6 Kelas, 4 Guru

Milastri Muzakkar 15 April 2012

Salah satu visi Gerakan Indonesia Mengajar adalah mengisi kekosongan guru di SD terpencil, di seluruh Indonesia. Visi ini betul-betul terlaksana dengan menempatkan Pengajar Muda di SDN Kepayang, Sumatera Selatan. Tepat sasaran. Umumnya, beberapa sekolah di desa, jika kelasnya ada enam, minimal gurunya juga enam.

Tapi di sini tidak. Cukup empat saja guru (semua non PNS) tambah satu kepala sekolah (PNS), untuk enam ruangan kelas, dengan delapan rombongan belajar. Setelah saya datang ke sini, saya langsung ditugaskan menjadi wali kelas 5. Namun, dalam keseharian-seperti pengajar muda lain umumnya-saya juga harus berkeliling ke kelas 6, 4, 3 (dan kadang-kadang kelas 2 dan 1).

Dengan semangat empat enam, saya mengangkat rok untuk mempercepat langkah dari satu kelas, ke kelas lainnya, dalam jam pelajaran yang sama. Belum lagi harus mengurus kelas yang ditinggal tadi - yang selalu keluar-masuk kelas jika tidak ada guru di dalam kelas. Kepala sekolah juga akhirnya menjadi wali kelas 4 untuk mengisi kekosongan. Jadilah sementara ini, gurunya cukup enam sehingga, paling tidak, tidak lagi setiap hari anak-anak terlantar.

Namun, karena kepala sekolah terkadang punya urusan dinas, maka kelas 4 pun harus dipegang wali kelas lain. Enam guru pun tidak cukup membuat anak-anak belajar sesuai jadwal apalagi intensif. Alasannya sederhana saja. Status guru honor sekolah, sebagaimana kita tahu, adalah faktor yang seolah-olah memaklumkan mereka (guru-guru) untuk belajar-mengajar sesuai caranya masing-masing.

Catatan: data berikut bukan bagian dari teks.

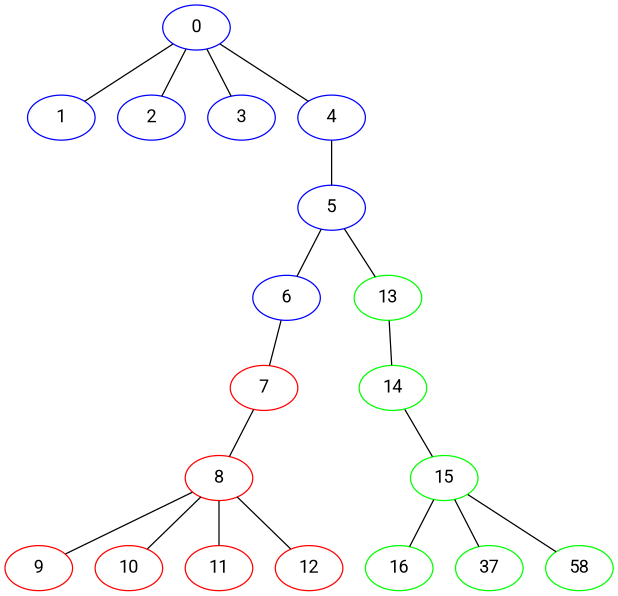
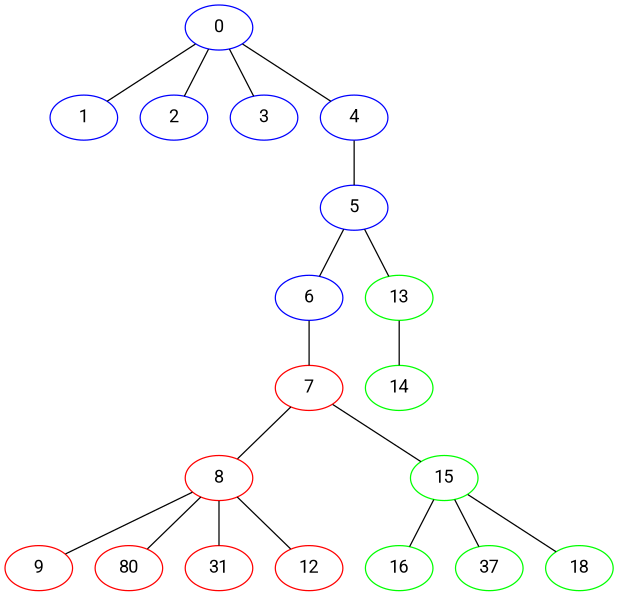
  strict graph {
    fontname=Roboto
    node [color=blue fontname=Roboto]
    edge [fontname=Roboto]
    0
    1
    2
    3
    4
    5
    6
    13 [color=green]
    7 [color=red]
    8 [color=red]
    14 [color=green]
    9 [color=red]
-   10 [color=red]
-   11 [color=red]
+   10 [color=red label=80]
+   11 [color=red label=31]
    12 [color=red]
    15 [color=green]
    16 [color=green]
    n18 [color=green label=37]
-   18 [color=green label=58]
+   18 [color=green]
    0 -- 1
    0 -- 2
    0 -- 3
    0 -- 4
    4 -- 5
    5 -- 6
    5 -- 13
    6 -- 7
    13 -- 14
    7 -- 8
    8 -- 9
    8 -- 10
    8 -- 11
    8 -- 12
-   14 -- 15
+   7 -- 15
    15 -- 16
    15 -- n18
    15 -- 18
  }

Misalnya, wali kelas izin sampai berminggu-minggu untuk alasan menjenguk anak. Pihak sekolah tak bisa berbuat banyak atas kondisi ini karena alasan yang disebutkan di atas. Bagi sekolah, ada guru saja yang mau mengajar sudah cukup. Karena konon kabarnya, sudah ada beberapa guru (baik dari dalam maupun luar Sumatera) yang pernah ditugaskan di sekolah ini, tapi tak mampu bertahan lama. Sebelumnya, ada beberapa guru honor, yang juga putera asli daerah ini. Sayangnya, beberapa di antara mereka kemudian lebih tergiur bekerja di CV milik desa.

Yah, tentu saja ‘ampaunya’ jauh lebih besar, dan lebih pasti, dibanding harus menunggu ‘ampau’ sekolah yang kadang tak menentu. Ada lagi wali kelas yang dulu izin untuk menemani orang tuanya yang sedang sakit di luar desa. Namun, hingga sebulan lebih saya memegang sementara kelasnya, ia tak kunjung pulang. Malah, kabar yang baru saja terbersit, ia tidak akan kembali lagi ke sekolah. “Sebelum ibu datang, kami jarang belajar bu. Kami seperti anak terlantar, he... he..., lajulah (terus/lalu) kami main-main aja,” kata seorang anak suatu hari. Lalu, apakah semua kondisi itu menjadi penghalang untuk belajar? Tentu tidak. Bagi anak-anak di sini, mereka sudah sangat bersyukur karena di desa ini sudah ada sekolah. Sebelumnya, jika anak-anak di desa ini ingin sekolah, mereka harus mengikuti kelas jauh di desa lainnya. Belum juga lama didirikan, tahun 2006 lalu, sekolah ini terbakar beserta beberapa rumah penduduk. Buku-buku pelajaran pun ludes dilahap api.

Beruntunglah pemerintah kembali membangun sekolah ini sehingga anak-anak di sini bisa melanjutkan sekolah. Lagi-lagi, kondisi di atas tidak membuat anak-anak di sini patah semangat. Buktinya, anak-anak tetap semangat sekolah. Bahkan beberapa kali menjuarai lomba olahraga badminton, tarian daerah, dan dance modern. Dengan semangat itu pula, saat ini di sekolah kami sudah ada Perpustakaan Mini dan Majalah Dinding.